Eussiez-vous cent fois plus d'appas
Que Vénus n'en eut en sa vie,
Que l'amante de Ménélas,
Ou la bonne dame Marie,
Ah! ce qui n'est plus, on l'oublie,
Vieille, vous ne nous plairez pas;
C'est pis encor, car la police
Et la vénérable justice
Très-vivement vous poursuivront,
Et gravement vous soutiendront
Que par infernale malice
Vous voilà dans la vétusté.
Ah! que d'esprits profonds, en Suisse,
En physique, en moralité!
Ils disent : La malignité
Des femmes fait le caractère;
D'où vient qu'une jeune beauté
Devient une vieille sorcière?
Ceci bien plus vous surprendra :
Chez nous on ne vit, ni verra
De radoteuse ridicule;
Dès que jeunesse abandonna
Personne qui la posséda,
Sitôt la justice la brûle
Sans repentir et sans scrupule,
Car chez nous sorcières on a,
Et, je crois, tant on brûlera,
Qu'un jour à Zug ou bien à Berne
<113>Vos divins charmes on verra;
Alors dans le fond de l'Averne
Sorcières on reléguera,
Et désormais plus n'y croira.
Oui, par vous la Suisse embellie
Reviendra de son erreur;
En abjurant son hérésie,
Et chantant la palinodie,
Elle avouera de tout son cœur
Qu'il n'est d'autre sorcellerie,
Ni de prestige suborneur,
Que la séduisante magie
Des yeux de ce sexe vainqueur.


110-a Cette poésie fut présentée à Marie-Anne de Schwerin, fille du défunt ministre d'Etat Frédéric-Bogislas de Schwerin, le 17 janvier 1748, jour de son mariage avec le major et aide de camp baron de Lentulus, par treize Suisses en costume national, avec un fromage d'une grosseur extraordinaire.
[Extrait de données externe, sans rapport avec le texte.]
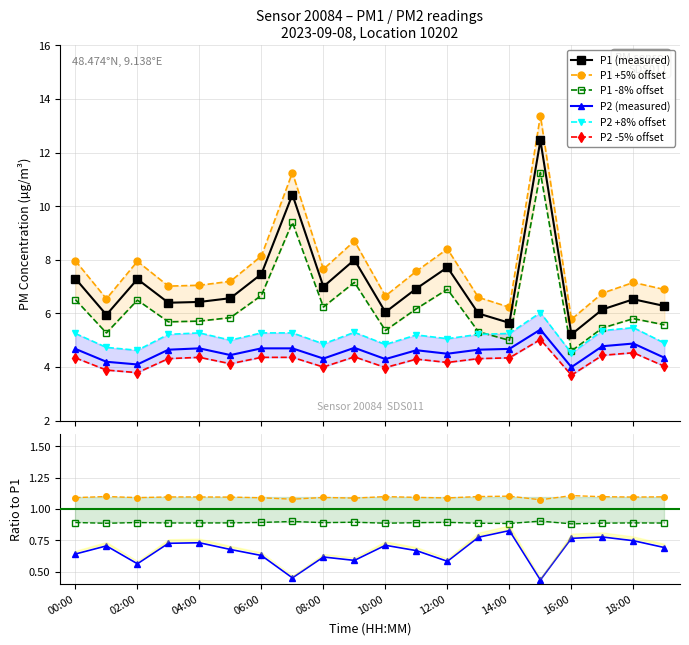

Which series has the widest spread of values?

P1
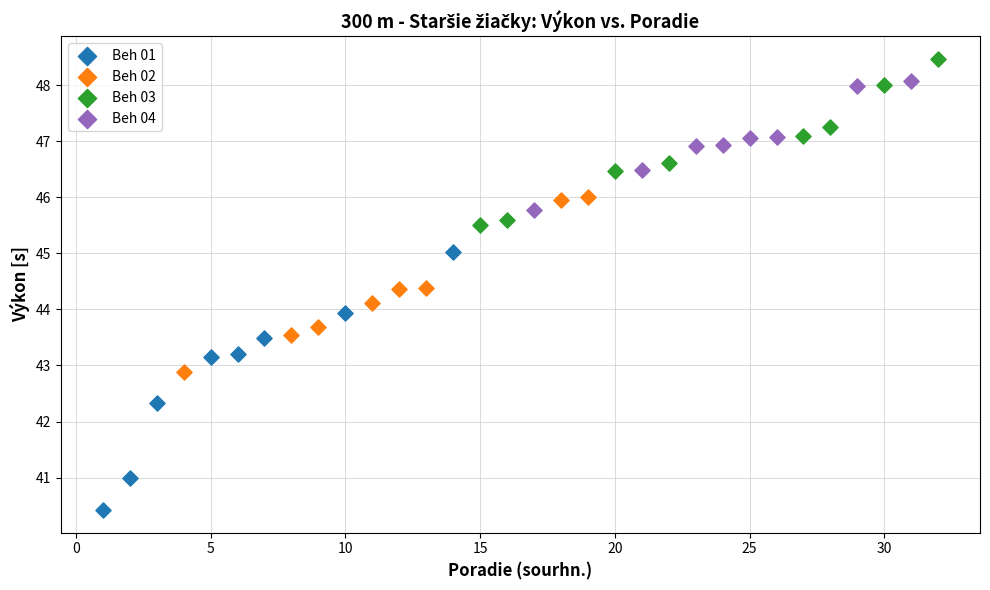

Which series has the widest spread of Y values?

Beh 01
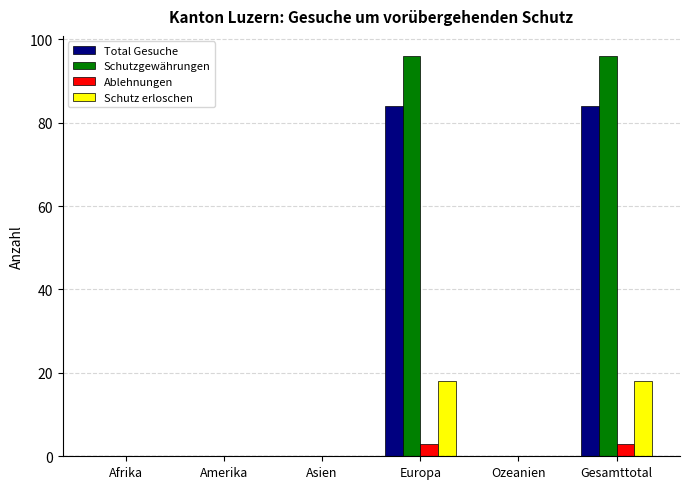

How many Schutzgewährungen values are between 0 and 96?

6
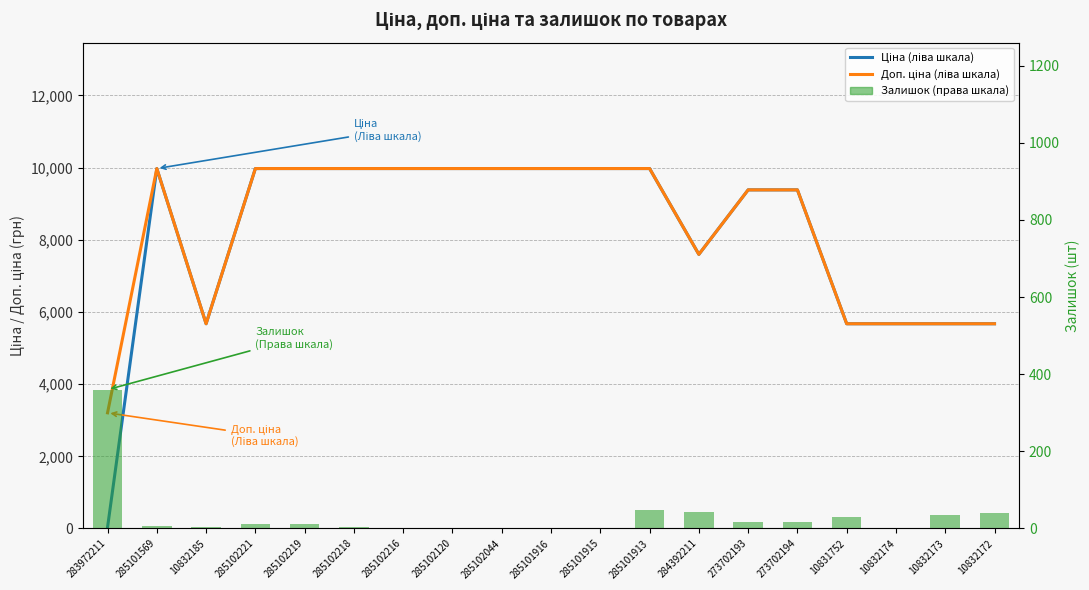

What is the difference between the Доп. ціна values at 273702193 and 285102216?

591.0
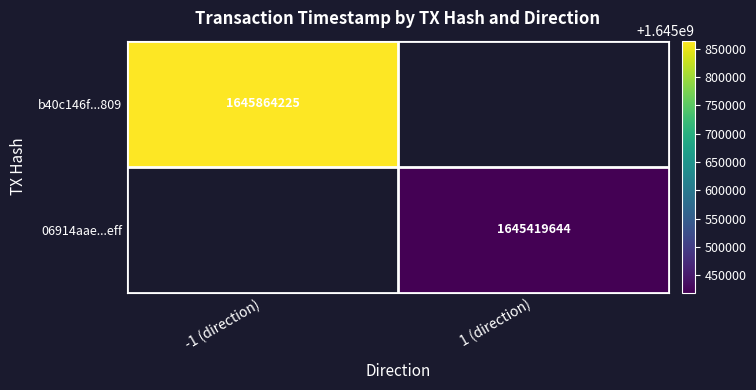

Is it true that 06914aae...eff equals 2180490528 at 1 (direction)?

False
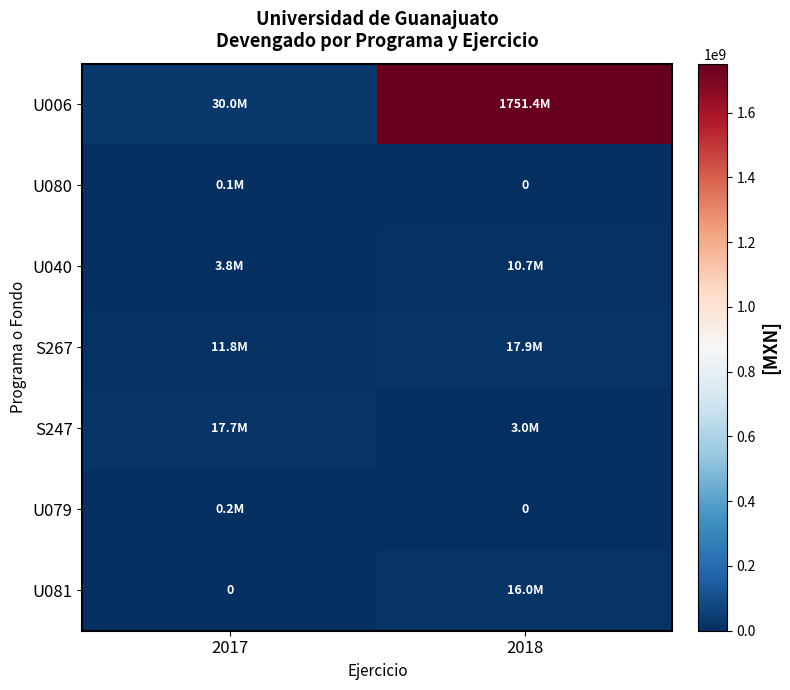

Is the value of S267 at 2017 greater than the value of U079 at 2017?

Yes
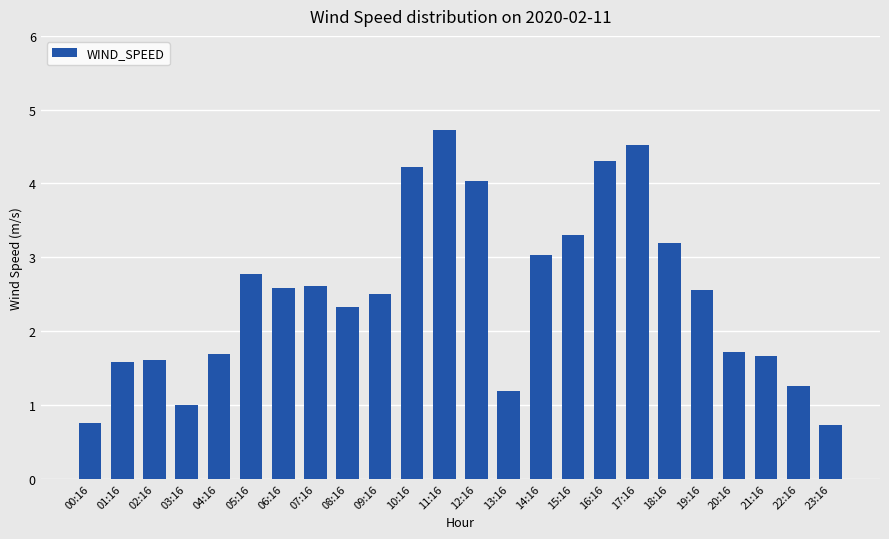

What is the approximate value at 14:16?

3.0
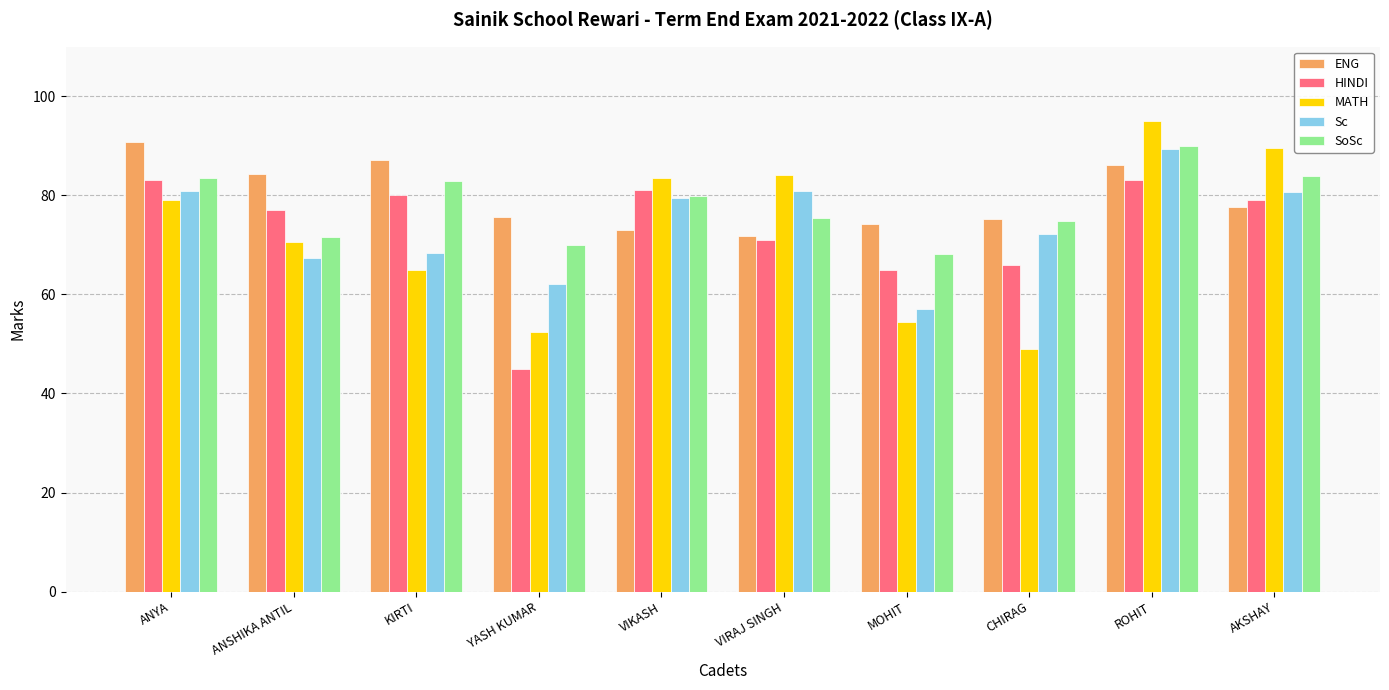

At how many categories does at least one series exceed 63?

10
Le baron de Lentulus (voyez t. IV, p. 176) était lieutenant-général lorsqu'il quitta le service du Roi, le 13 décembre 1778; il mourut à Monrepos près de Berne, le 26 décembre 1786. Il est nommé ici par plaisanterie Schultheiss (avoyer). C'est le titre que l'on donnait à Berne au premier fonctionnaire de la république.